Community participates in `Big Read’
POMONA – Across the city, people are gearing up for an effort that attempts to bring everyone together through the written word.
It’s all part of the Big Read, a program put on by the National Endowment for the Arts and the Institute of Museum and Library Services along with Arts Midwest.
The goal of the Big Read is to have the community come together around a particular book. For Pomona, that will be Rudolfo Anaya’s “Bless Me, Ultima” – the story of a boy coming of age in New Mexico.
“Beyond getting people reading, it’s (about) getting people talking,” said Jonnie Owens, community outreach coordinator for Cal Poly’s College of Letters, Arts and Social Sciences and one of those leading the campaign. “This is a great opportunity to build community.”
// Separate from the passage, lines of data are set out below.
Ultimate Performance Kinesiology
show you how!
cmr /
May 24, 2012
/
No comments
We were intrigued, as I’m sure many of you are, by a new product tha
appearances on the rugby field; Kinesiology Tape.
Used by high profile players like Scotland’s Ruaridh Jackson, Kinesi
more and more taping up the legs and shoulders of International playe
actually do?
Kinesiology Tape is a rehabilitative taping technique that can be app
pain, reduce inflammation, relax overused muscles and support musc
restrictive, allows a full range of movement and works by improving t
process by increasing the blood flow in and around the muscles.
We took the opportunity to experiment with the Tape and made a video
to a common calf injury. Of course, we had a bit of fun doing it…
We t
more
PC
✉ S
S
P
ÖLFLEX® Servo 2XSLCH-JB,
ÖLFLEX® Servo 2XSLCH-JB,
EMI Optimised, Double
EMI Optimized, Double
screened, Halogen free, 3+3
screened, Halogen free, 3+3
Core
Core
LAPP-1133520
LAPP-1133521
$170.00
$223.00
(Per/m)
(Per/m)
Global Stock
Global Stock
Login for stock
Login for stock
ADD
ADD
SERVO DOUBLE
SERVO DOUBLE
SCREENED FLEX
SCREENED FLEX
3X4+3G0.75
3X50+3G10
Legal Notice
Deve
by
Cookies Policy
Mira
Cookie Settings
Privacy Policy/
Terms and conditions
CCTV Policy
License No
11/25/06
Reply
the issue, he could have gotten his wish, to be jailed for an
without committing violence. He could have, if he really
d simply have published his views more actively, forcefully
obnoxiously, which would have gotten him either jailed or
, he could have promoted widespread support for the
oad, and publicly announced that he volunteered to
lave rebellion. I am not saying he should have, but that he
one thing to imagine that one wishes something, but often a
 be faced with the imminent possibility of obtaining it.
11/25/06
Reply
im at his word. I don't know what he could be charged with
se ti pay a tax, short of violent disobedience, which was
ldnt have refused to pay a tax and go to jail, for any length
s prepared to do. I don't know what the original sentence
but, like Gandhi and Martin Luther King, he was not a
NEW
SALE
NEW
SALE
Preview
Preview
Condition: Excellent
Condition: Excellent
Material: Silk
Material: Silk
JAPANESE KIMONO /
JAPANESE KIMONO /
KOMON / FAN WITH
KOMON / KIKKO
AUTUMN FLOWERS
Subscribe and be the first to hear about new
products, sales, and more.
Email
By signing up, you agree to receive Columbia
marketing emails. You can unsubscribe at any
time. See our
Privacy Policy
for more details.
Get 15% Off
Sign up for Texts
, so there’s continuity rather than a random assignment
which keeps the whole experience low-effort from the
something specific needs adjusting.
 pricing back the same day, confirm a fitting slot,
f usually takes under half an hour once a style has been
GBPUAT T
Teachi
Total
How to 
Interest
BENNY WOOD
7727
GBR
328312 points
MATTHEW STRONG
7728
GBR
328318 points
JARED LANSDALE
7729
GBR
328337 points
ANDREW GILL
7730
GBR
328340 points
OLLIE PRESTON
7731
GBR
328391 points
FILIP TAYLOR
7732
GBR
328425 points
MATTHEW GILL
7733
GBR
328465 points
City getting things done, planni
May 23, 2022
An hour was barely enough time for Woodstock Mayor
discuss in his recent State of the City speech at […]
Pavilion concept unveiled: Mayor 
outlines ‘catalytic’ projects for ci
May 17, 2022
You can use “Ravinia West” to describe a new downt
The Cal Poly Pomona Foundation received a $15,000 grant to coordinate this year’s endeavor, Owens said.
The Rancho Cucamonga Public Library also received a grant to participate in this fall’s Big Read, according to the NEA. That city plans to use “To Kill a Mockingbird” by Harper Lee as the focus of its activities.
Owens said they selected Anaya’s book for Pomona from a list of 12 literary works because of its themes. The issues of faith, identity and death – to which people of all backgrounds can relate – are woven through the story.”This will be a great book for us to read together,” Owens said.
Through these topics and others – such as family and heritage – people will be able to make connections, said Pat Lambert, senior librarian in the Pomona Public Library’s adult reference services and the library’s coordinator for the Big Read.
“We hope we can bring people together through a common thread,” she said.
As a pilot project, a handful of organizations around the country took part in the Big Read in 2005, Lambert said. In 2006 more than 70 organizations participated and this year, during the fall Big Read, 117 will take part.
Pomona’s Big Read activities will kick off Oct. 13 and continue until Dec. 1, and organizations have already begun planning activities tied to the effort.
Among those participating will be the Pomona Public Library, which has plans to offer reading groups for adults, young adults and Spanish speakers in addition to other activities, Lambert said.